Just take a few examples:
Surely we can agree on the importance of effective national initiatives to guarantee food safety, and to control and eliminate toxic chemicals in the air we breathe and the water we drink.
Surely we can also work together to bring Medicare into the 21st century and assure comparable health care services and standards across Canada. We now face a patchwork of services, from physiotherapy, to autism treatment, to MRIs, along with the tragic consequences of inadequate national standards in cancer pathology.
As the United Nations’ Copenhagen Summit fast approaches, surely we can agree on the need for national direction on the environment. Without even a national cap-and-trade system, let alone intelligent discussion about a national carbon pricing scheme, our internal incoherence threatens to leave Canada on the sidelines at what may be the most significant international meeting of the decade.
Re-engaging Canadians in national politics will require bold leadership and a vigorous national debate. But re-engaging Canadians also requires that we revive Parliament as a centre for creative, constructive debate, where MPs and Senators can serve as truly national representatives and not simply as instruments of the prime minister and his extraordinarily powerful office.
To this end, we must urgently bring the Senate into the 21st century, by creating an elected body that will be an accountable and democratic forum for bringing regional interests to bear in Ottawa, especially when crafting national frameworks and standards. An effective Senate can contribute to minimizing the federal-provincial confrontations that too often preoccupy many unaccountable intergovernmental forums.

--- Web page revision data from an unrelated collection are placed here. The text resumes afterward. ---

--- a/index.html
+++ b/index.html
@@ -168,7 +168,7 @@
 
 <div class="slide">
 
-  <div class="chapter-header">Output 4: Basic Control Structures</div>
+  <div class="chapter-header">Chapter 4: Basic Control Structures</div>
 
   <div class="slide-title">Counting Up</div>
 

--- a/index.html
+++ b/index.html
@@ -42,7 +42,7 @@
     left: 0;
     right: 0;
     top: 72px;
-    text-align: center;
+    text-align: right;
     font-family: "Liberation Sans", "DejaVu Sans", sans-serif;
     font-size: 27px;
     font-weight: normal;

With an election looming in the not-too-distant future, we need election platforms that speak to our collective obligations to our fellow citizens, regardless of province or territory.
Canadians know that we are not as divided about the fundamentals of our great country as our politicians seem to think. We know that we are stronger when we work together.

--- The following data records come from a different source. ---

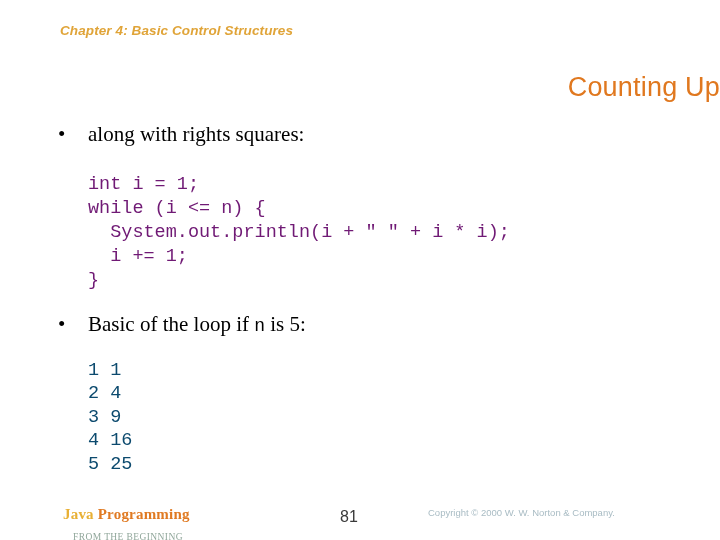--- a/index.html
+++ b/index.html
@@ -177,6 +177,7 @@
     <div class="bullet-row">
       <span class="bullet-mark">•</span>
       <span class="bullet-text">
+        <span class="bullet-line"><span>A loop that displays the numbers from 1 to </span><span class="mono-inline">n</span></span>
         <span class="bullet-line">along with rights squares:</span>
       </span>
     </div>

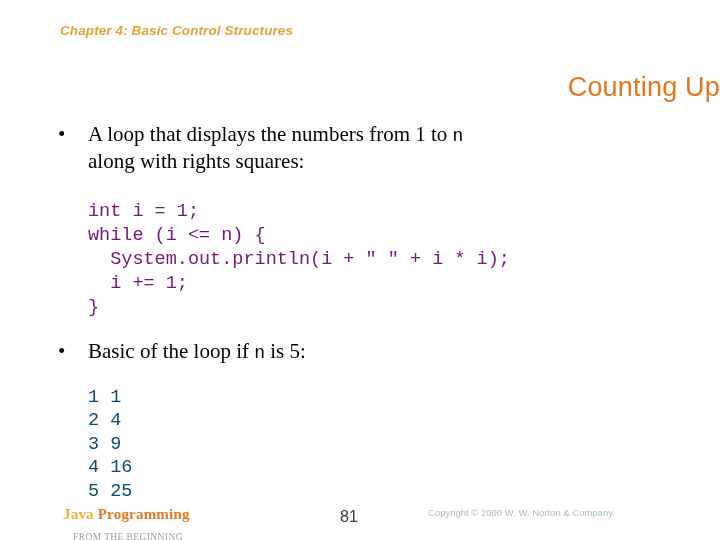--- a/index.html
+++ b/index.html
@@ -178,7 +178,7 @@
       <span class="bullet-mark">•</span>
       <span class="bullet-text">
         <span class="bullet-line"><span>A loop that displays the numbers from 1 to </span><span class="mono-inline">n</span></span>
-        <span class="bullet-line">along with rights squares:</span>
+        <span class="bullet-line">while with their squares:</span>
       </span>
     </div>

We must come together to promote constructive practical debate.
But how do we convince our recalcitrant national leaders to first step up to the plate?
The answer lies in the irrevocably changed face of politics. Thanks to platforms such as Facebook, YouTube, Twitter, text-messaging and blogging, Canadians can gather, mobilize, plan and share information in a virtual structure open to all. President Obama’s groundbreaking embrace of digital democracy, including his interactive national website, demonstrates clearly that if you provide immediate access to meaningful information, citizens will respond and become engaged.

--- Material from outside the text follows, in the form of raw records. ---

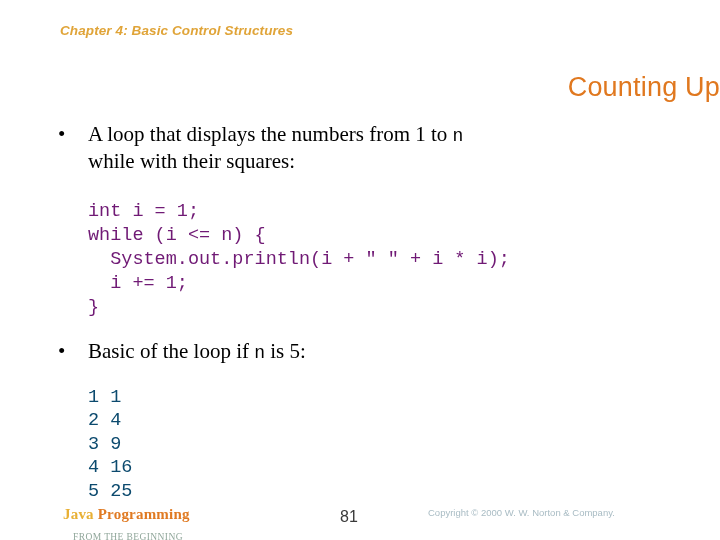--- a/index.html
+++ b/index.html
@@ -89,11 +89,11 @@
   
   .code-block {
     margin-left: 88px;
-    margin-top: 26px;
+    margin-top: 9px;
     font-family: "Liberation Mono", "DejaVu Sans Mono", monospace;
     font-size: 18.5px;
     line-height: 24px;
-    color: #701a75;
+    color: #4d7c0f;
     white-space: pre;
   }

Any Canadian political party with serious aspirations to form the next national government should sit up and take notice. The political party that directly engages Canadians in open, transparent debate, using these innovative and democratic technologies to transcend the geographic barriers and regional silos that stifle policy creativity and national initiative, will be the one that gains the support of the many “Canadians without borders” seeking inspiration and coherent leadership to confront the unpredictable national and global challenges ahead.